On October 18, 1867, after purchasing the Alaska Territory from Russian, US government officials raised their flag over Fort Sitka. Government and bank employees get today off from work to celebrate. Rather than contemplating how different their lives would have been as Russian citizens, most of the freed employees are walking up the Perseverance Trail. In full sunlight we climb with them to the top of Gold Street and walk along basin road, past the old craftsmen style houses that cling to the side of Mt. Maria, and onto the trestle bridge.
It’s windy, blowing with enough power to strip the mountainside willows and cottonwoods of yellow. We follow the creek bed where yellowing leaves still stir in a wind that carries the sweet scent of cranberries ripened by last nights freeze.

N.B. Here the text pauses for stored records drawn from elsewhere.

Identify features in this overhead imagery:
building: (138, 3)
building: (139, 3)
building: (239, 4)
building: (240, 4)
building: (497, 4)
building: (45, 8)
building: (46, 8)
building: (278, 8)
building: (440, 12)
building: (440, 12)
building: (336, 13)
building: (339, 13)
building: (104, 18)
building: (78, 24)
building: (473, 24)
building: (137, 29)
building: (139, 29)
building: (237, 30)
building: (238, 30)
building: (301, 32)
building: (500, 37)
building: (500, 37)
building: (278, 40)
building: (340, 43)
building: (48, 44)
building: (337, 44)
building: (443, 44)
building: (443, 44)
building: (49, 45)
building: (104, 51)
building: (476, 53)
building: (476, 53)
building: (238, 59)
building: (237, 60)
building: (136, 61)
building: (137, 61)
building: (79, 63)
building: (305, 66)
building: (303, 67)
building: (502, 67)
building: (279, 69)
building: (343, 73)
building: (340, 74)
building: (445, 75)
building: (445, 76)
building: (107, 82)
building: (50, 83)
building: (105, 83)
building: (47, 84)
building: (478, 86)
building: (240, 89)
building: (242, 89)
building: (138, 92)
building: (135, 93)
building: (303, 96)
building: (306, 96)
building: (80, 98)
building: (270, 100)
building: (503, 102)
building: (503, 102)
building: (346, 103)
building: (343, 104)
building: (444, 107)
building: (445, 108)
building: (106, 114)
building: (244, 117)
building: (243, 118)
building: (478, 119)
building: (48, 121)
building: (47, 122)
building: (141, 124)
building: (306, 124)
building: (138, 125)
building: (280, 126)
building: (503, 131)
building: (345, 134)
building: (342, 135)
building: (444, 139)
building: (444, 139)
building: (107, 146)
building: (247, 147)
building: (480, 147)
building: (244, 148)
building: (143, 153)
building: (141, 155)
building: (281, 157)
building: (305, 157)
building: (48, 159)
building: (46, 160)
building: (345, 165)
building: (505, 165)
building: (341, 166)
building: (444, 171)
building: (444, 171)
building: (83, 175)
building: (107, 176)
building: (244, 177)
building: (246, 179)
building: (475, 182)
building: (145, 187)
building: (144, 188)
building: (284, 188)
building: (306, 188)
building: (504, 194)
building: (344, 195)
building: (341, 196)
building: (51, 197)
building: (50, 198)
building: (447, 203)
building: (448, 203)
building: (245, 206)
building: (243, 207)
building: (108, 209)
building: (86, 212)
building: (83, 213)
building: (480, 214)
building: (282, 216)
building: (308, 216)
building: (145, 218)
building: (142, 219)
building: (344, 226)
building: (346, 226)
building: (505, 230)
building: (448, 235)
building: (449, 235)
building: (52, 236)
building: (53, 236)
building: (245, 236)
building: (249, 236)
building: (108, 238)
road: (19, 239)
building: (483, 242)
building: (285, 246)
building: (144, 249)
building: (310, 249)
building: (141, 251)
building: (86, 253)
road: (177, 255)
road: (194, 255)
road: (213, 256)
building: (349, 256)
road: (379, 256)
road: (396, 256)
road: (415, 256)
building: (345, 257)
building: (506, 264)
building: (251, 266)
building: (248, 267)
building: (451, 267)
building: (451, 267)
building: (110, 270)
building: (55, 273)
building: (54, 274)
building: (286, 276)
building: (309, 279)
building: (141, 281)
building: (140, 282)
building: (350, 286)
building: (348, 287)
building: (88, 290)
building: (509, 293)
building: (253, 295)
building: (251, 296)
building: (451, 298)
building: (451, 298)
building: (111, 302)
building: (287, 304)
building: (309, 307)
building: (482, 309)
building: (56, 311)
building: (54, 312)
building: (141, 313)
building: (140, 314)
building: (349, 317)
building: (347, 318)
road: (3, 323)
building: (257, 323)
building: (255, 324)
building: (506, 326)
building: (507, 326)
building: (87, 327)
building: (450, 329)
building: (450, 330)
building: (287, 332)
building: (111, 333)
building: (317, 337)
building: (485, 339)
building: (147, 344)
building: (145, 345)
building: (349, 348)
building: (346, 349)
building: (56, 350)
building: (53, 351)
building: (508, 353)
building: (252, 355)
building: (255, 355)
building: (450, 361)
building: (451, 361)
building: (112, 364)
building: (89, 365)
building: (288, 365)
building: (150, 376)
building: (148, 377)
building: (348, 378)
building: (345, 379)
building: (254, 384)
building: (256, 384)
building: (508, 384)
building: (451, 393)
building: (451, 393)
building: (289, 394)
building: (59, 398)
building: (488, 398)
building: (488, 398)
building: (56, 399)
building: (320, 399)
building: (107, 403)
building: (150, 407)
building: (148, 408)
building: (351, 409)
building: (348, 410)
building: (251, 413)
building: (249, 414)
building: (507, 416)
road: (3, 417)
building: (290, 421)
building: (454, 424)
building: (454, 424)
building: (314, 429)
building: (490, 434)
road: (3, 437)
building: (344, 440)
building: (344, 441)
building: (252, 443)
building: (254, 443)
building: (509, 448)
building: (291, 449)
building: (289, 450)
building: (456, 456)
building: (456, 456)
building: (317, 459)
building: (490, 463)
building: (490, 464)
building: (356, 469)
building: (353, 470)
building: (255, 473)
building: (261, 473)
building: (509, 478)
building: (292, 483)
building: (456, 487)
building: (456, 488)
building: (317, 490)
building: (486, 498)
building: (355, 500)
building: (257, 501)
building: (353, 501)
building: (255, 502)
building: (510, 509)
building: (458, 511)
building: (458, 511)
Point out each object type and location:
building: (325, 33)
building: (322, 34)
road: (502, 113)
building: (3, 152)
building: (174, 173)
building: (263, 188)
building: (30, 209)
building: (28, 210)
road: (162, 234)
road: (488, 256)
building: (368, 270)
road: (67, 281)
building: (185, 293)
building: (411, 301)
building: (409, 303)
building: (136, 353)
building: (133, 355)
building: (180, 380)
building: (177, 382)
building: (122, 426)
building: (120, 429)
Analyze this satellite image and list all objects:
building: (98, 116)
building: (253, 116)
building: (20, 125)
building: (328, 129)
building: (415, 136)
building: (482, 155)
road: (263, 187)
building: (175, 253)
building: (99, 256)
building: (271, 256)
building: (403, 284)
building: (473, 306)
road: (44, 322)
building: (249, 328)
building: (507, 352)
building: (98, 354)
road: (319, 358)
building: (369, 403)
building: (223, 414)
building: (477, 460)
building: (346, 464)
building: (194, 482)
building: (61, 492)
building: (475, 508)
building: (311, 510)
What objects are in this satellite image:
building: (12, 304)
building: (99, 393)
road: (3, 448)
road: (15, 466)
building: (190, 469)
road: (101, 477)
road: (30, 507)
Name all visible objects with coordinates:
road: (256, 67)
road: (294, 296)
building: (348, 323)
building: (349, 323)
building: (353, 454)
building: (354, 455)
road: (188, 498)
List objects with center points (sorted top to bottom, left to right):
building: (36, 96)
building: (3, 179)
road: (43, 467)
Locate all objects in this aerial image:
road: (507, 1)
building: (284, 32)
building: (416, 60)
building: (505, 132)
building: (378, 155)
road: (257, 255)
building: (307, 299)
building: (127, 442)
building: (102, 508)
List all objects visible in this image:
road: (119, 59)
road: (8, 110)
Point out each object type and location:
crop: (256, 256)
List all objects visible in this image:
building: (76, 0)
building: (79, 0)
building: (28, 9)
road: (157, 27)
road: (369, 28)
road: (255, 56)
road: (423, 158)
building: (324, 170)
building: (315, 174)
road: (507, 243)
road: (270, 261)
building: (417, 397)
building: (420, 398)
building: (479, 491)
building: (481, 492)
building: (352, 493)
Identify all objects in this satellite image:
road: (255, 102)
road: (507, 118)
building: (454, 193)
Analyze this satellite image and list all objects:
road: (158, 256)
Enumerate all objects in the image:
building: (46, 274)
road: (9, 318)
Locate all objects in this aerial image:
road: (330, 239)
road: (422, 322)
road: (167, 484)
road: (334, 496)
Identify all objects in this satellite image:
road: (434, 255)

Tired of overheard voices—a helicopter mom’s one last checkup call before walking out of cell range, good friends comparing marriages, harsh laughter, a dog’s name called in anger—I lead Aki onto a back trail. We meander along a loose connection of deer trails, otter runs, and access routes to a homeless campsite, pleased that nothing can be heard over the low roar of Good Creek except the rustle and crunch of Aki and my footfalls on crisp, downed leaves With the canopy of cottonwoods bare, the sun sends shafts to the understory. One beautifies a clutch of dying leaves. Does nature provide northerners such things on crisp October days so we can weather the storms of early winter?